CSS Minifier
Free web tool: CSS Minifier
About CSS Minifier
The CSS Minifier is a free browser-based tool that compresses your CSS code by applying a series of text transformations designed to reduce file size without changing how the styles render. It removes block comments (/* ... */), collapses consecutive whitespace and line breaks to single spaces, strips spaces around structural characters like braces, colons, semicolons, and commas, removes trailing semicolons before closing braces, shortens six-digit hex colors where possible (e.g., #ffffff → #fff), and drops the unit suffix from zero values (e.g., 0px → 0). All transformations are applied client-side with no server round-trips.
Web developers and build-pipeline engineers use CSS minification to reduce the size of stylesheets shipped to users, improving page load speed and Lighthouse performance scores. While production build tools like webpack, Vite, and esbuild include CSS minification in their pipelines, this online tool is useful for quick spot-checks, debugging minified output, or preparing CSS snippets for inline use in HTML email templates or CMS platforms that do not support build tools.
The tool measures and displays the original byte count, the minified byte count, and the percentage saved so you can immediately assess the impact of minification. Typical CSS files see 20–40% size reductions through whitespace removal and comment stripping alone. If you also use techniques like shorthand merging or unused rule removal (not performed here), the savings can be even greater. The output is displayed in a read-only textarea and can be copied to the clipboard in one click.
Key Features
- Removes all CSS block comments (/* ... */) including multi-line comments
- Collapses all whitespace and newlines between tokens into single spaces
- Strips spaces around braces {}, colons :, semicolons ;, commas ,, and combinators > ~ +
- Removes trailing semicolons before closing braces to shorten each rule block
- Shortens 6-digit hex colors to 3-digit form where all pairs are repeated (e.g., #aabbcc → #abc)
- Drops unit from zero values: 0px, 0em, 0rem, 0% all become plain 0
- Displays original bytes, minified bytes, and percentage saved in a result summary panel
- One-click copy of minified output — paste directly into any production stylesheet
Frequently Asked Questions
What does CSS minification actually do?
Minification removes all characters that are not required for the stylesheet to function correctly — comments, indentation, newlines, and unnecessary spaces. It also applies shorthand substitutions like 3-digit hex colors and unitless zeros. The resulting CSS is functionally identical to the original but takes fewer bytes to transfer over the network.

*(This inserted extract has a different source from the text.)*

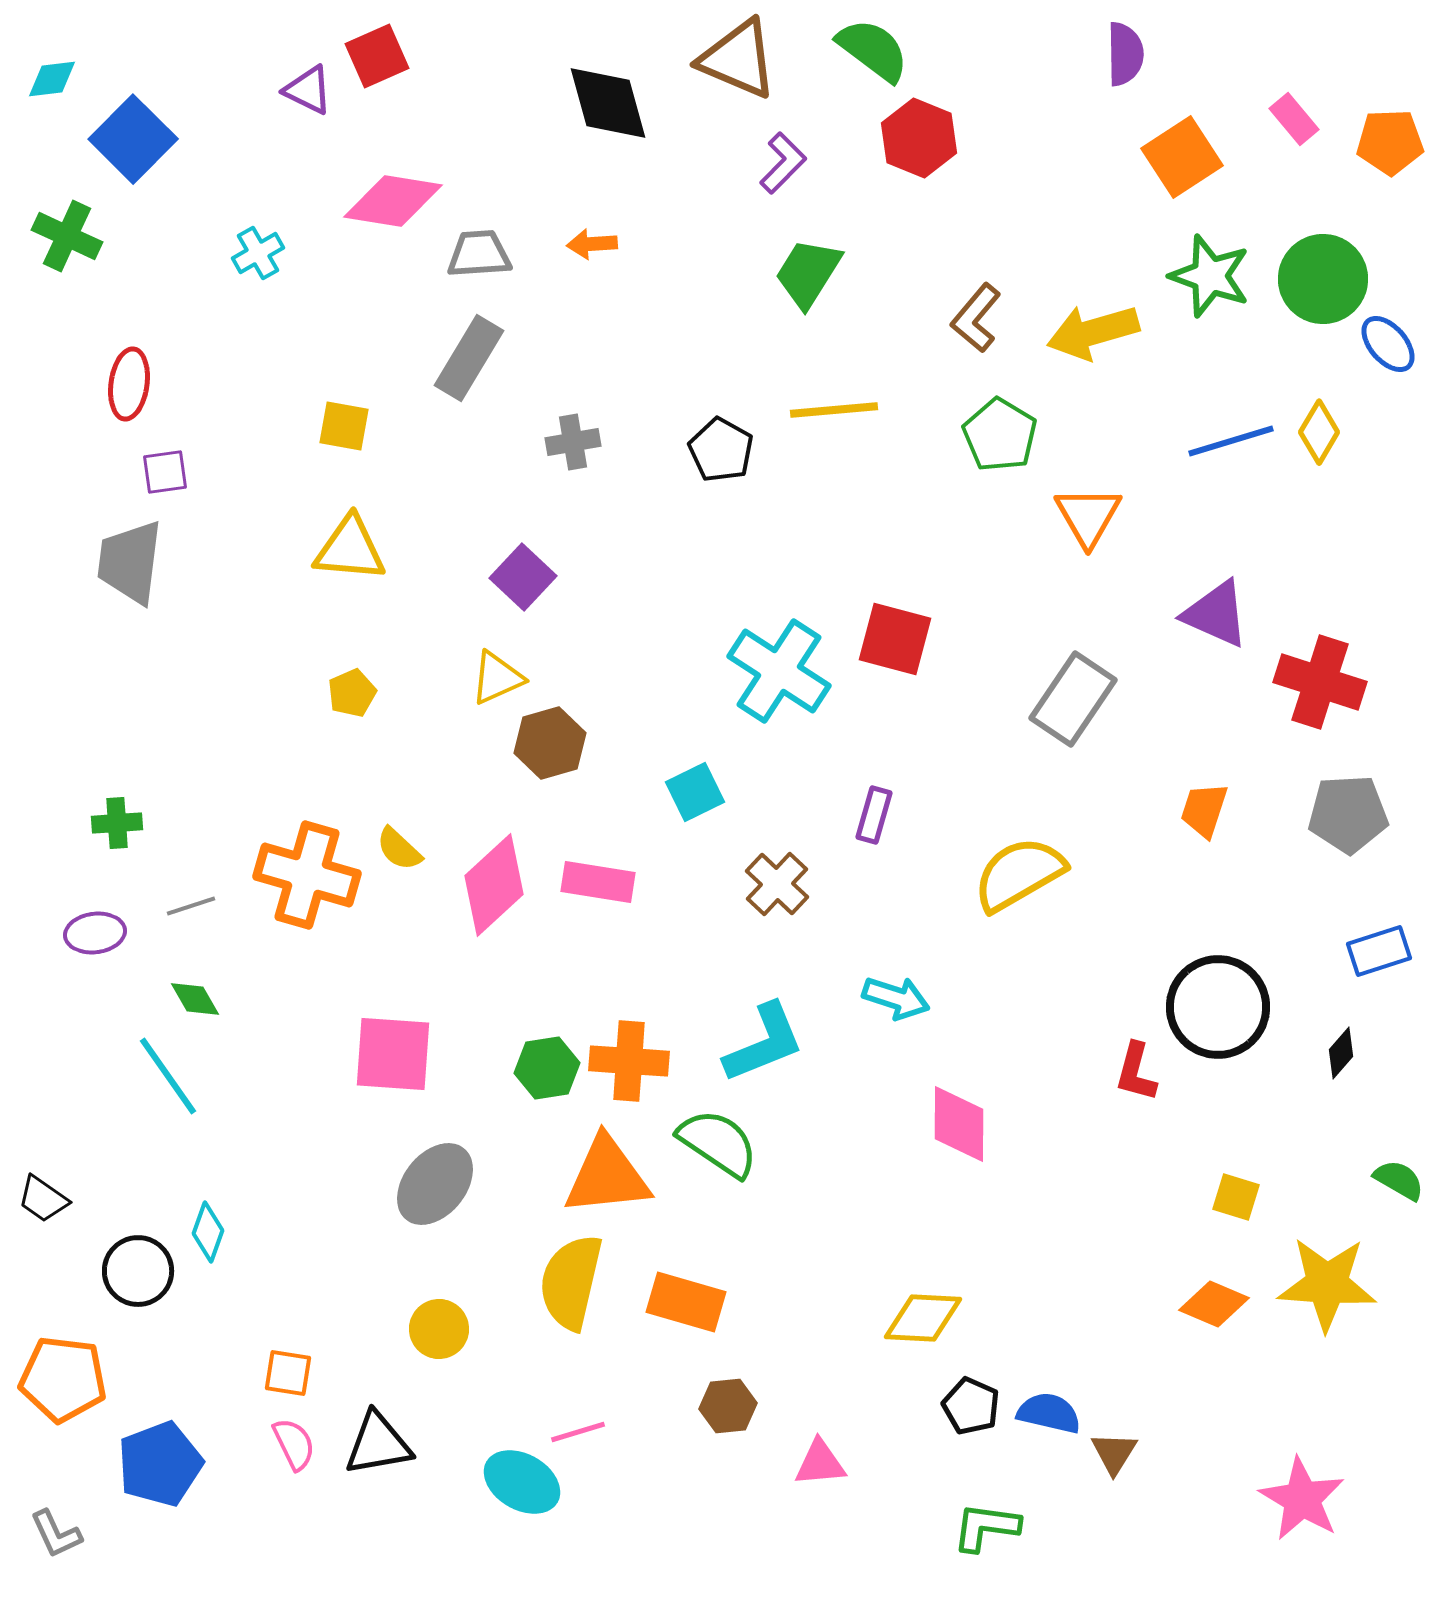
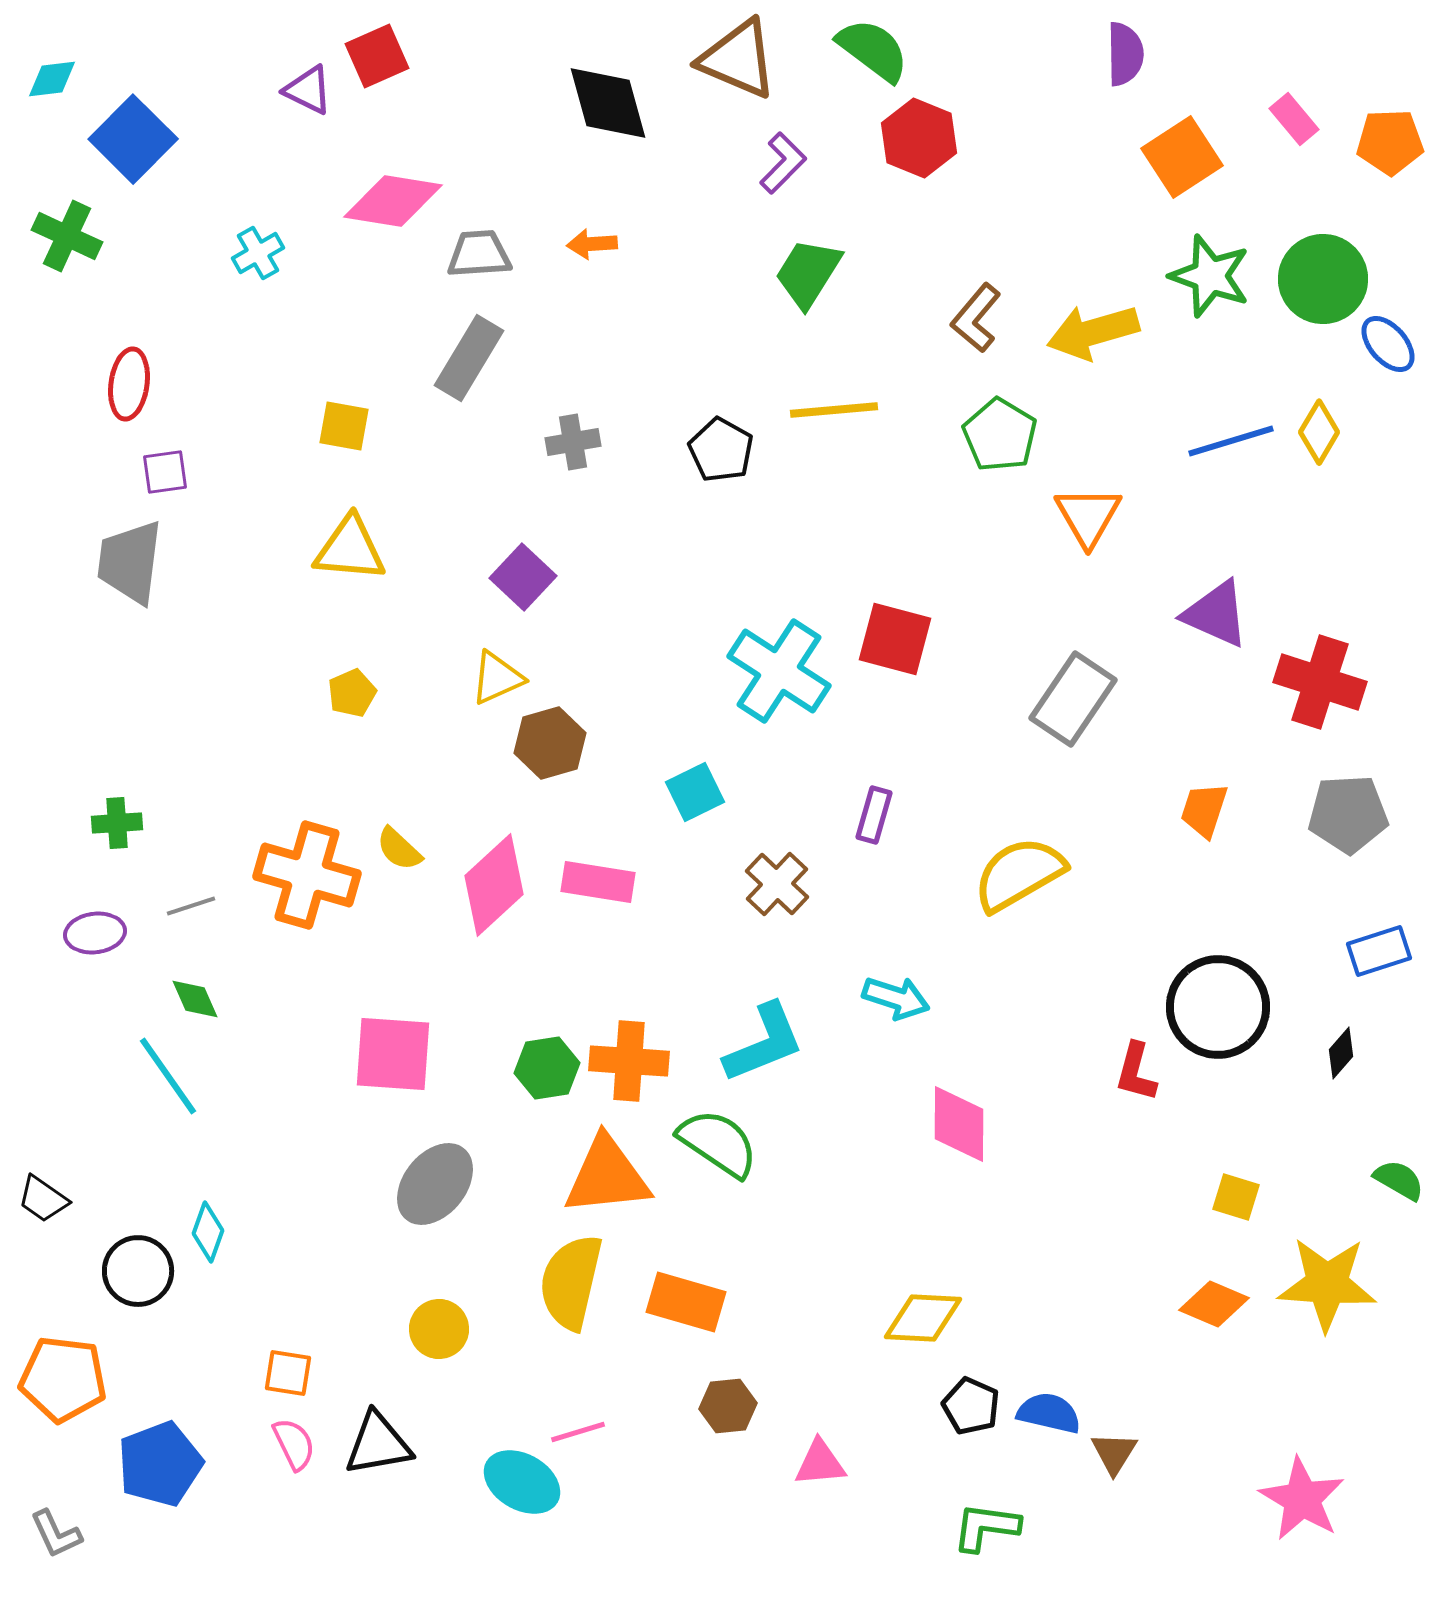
green diamond at (195, 999): rotated 6 degrees clockwise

How much file size can I expect to save?
For typical hand-written CSS with comments and formatting, minification usually reduces file size by 20–40%. Files with many comments or generous whitespace can see savings of 50% or more. The tool shows the exact byte counts and percentage saved so you can see the impact for your specific file.
Will minifying CSS break my styles?
The transformations in this tool are safe and preserve the semantics of every CSS rule. Comment removal, whitespace collapsing, and hex/zero shortening do not change how any selector or property behaves. If you see unexpected style changes after minification, the original CSS likely had a bug that the minifier exposed, not introduced.
Does this tool remove unused CSS rules?
No — this is a minifier, not a purger. It only compresses the code you provide; it does not analyze which classes are actually used in your HTML and remove the rest. For unused CSS removal, use tools like PurgeCSS, UnCSS, or Tailwind's built-in content scanning.
Should I use this instead of webpack or Vite CSS minification?
For production projects, use your build tool's built-in CSS minification (css-minimizer-webpack-plugin, Vite's built-in LightningCSS, or PostCSS with cssnano). This online tool is best for quick one-off minification, preparing inline CSS for HTML emails, or checking how a snippet will look when compressed.
What is the hex color shortening rule?
A 6-digit hex color can be shortened to 3 digits when each pair of digits is identical: #aabbcc becomes #abc, #ffffff becomes #fff, #112233 becomes #123. Colors like #a1b2c3 cannot be shortened because the digit pairs (a1, b2, c3) are not doubles. The minifier only applies this transformation when it is safe.
Why does the tool remove units from zero values?
In CSS, 0px, 0em, 0%, and 0rem are all equivalent to the unitless 0. The browser does not need the unit to interpret the value. Removing the unit shortens every zero value by 2–3 characters, and stylesheets often contain many zero values for margin, padding, border-width, and similar properties.
Can I minify Sass or Less with this tool?
No — this tool only processes plain CSS syntax. Sass (.scss/.sass) and Less (.less) use additional syntax features like variables, nesting, and mixins that require their respective preprocessors to compile to CSS first. Compile your Sass or Less to CSS first, then paste the output here for minification.